= Faith in the Baháʼí Faith =

Faith for Baháʼís is the belief in a single, supreme, and unknowable God and especially the belief that both Bahá'u'lláh and the Báb, religious figures from 19th-century Iran, are the two most recent divinely-inspired messengers sent by God to teach humanity how to live a correct and spiritually fulfilling life. Baháʼís pray, observe religious holidays, perform ritual practices such as fasting, and may attend religious gatherings with other Baháʼís, though there are no Baháʼí clergy or traditional sermons.

Baháʼís believe in life after death, where one is better off for having lived a life of faith and virtue.
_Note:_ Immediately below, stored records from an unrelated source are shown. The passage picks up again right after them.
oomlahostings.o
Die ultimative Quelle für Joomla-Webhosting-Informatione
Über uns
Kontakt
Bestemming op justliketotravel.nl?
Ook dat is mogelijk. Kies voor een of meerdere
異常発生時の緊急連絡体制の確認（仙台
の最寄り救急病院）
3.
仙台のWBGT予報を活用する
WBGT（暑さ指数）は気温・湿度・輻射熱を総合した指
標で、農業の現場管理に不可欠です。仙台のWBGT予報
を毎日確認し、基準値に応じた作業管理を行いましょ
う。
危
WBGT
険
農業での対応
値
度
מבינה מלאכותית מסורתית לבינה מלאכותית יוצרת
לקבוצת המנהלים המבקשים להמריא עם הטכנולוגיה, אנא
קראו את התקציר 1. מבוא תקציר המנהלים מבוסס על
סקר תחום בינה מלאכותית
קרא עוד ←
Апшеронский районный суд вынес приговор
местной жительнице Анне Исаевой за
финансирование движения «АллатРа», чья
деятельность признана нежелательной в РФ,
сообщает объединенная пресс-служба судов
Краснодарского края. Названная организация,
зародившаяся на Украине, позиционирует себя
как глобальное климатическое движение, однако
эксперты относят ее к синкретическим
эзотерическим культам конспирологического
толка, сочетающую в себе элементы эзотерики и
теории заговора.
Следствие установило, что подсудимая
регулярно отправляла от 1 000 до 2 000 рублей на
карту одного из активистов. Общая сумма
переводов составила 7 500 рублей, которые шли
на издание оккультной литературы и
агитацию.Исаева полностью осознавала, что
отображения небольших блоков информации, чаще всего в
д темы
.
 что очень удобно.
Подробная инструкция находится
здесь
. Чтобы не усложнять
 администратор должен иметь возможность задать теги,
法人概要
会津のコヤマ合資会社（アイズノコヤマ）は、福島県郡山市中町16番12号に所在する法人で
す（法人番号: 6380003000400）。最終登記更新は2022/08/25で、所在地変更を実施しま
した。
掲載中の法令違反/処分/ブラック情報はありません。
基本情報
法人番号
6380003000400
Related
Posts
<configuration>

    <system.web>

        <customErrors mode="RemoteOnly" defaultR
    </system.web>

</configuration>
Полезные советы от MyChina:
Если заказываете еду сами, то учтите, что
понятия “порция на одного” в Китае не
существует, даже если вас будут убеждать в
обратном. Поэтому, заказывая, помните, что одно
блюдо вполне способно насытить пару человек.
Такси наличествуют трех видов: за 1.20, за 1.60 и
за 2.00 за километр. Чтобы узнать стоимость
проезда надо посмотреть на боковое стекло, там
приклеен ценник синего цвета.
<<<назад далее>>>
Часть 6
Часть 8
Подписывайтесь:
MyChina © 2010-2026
However, Baháʼís have a different view on these ideas than most practitioners of related faiths like Christianity or Islam. For instance, Baháʼís view heaven and hell as allegorical rather than as physical places. Baháʼí beliefs hold that all souls are eternal and continue on their journey towards God after death. There is no binary notion of souls that will be saved versus souls that will be punished.

Salvation for Baháʼís is not contingent on faith in this life per se but on the development and display of virtues such as love, compassion, and trustworthiness as described in the Baháʼí scriptures. Faith in a Baháʼí context is therefore the belief that Bahá'u'lláh is a Manifestation of God, that his message is true, and that living according to his teachings is best way for both the individual and humanity to become closer to God in this life and the next.

==General Beliefs==

The Baháʼí faith is an Abrahamic religion whose adherents believe that God continually and periodically sends divinely-inspired messengers known as Manifestations of God. The Baháʼí covenant includes the belief that Bahá'u'lláh and the Báb are the most recent Manifestations of God, continuing a line of religious teachers that includes Jesus, Muhammad, and the Buddha, among others, in a process termed progressive revelation. Despite the apparent differences in the religions taught by these figures, Baháʼís believe in the oneness of religion, the idea that the core teachings of all major world religions are fundamentally in unity and come from the same divine source.

A secondary but still essential aspect of the Covenant of Bahá'u'lláh is acceptance of the line of succession. Before his death, Bahá'u'lláh appointed his son Abdu'l-Bahá as head of the faith, and Abdu'l-Bahá did the same to his grandson, Shoghi Effendi, who established the Universal House of Justice which governs the faith today. The writings and recorded words of Abdu'l-Bahá and Shoghi Effendi are seen as authoritative and part of Bahá'i scripture.

Though the Universal House of Justice is also authoritative and can overturn its own rulings, it may not abrogate the rulings of these former heads of the faith or any part of scripture. As such, a core aspect of the faith is the acceptance of the authority of Effendi and Abdu'l-Bahá. For a confessed Baháʼí to persistently deny or subvert the legitimacy of this line of succession is grounds for being labeled a covenant-breaker. There exist very small groups, such as the Orthodox Baháʼí's, who recognize additional guardians in place of the Universal House of Justice, and accordingly are seen as covenant-breakers by the vast majority of Baháʼís.

Baháʼís believe faith and science are and must be compatible.

==Practice of Faith==
Practicing Baháʼís seek to develop virtuous or spiritual qualities such as love, compassion, trustworthiness, patience, wisdom, and general selflessness as outlined in the teachings of the faith, believing these will bring them and humanity closer to God. The prescribed daily prayers and yearly fasts are seen as tools for personal spiritual development. The Baháʼí Faith places importance on the independent investigation of truth, where one studies scripture and other questions of reality personally rather than having them explained primarily by religious leaders.

Baháʼís are forbidden from practicing monasticism and are encouraged to be active in the world and their community. Performing and doing well at one's work, so long as it benefits humanity, is considered a form of worship for Baháʼís.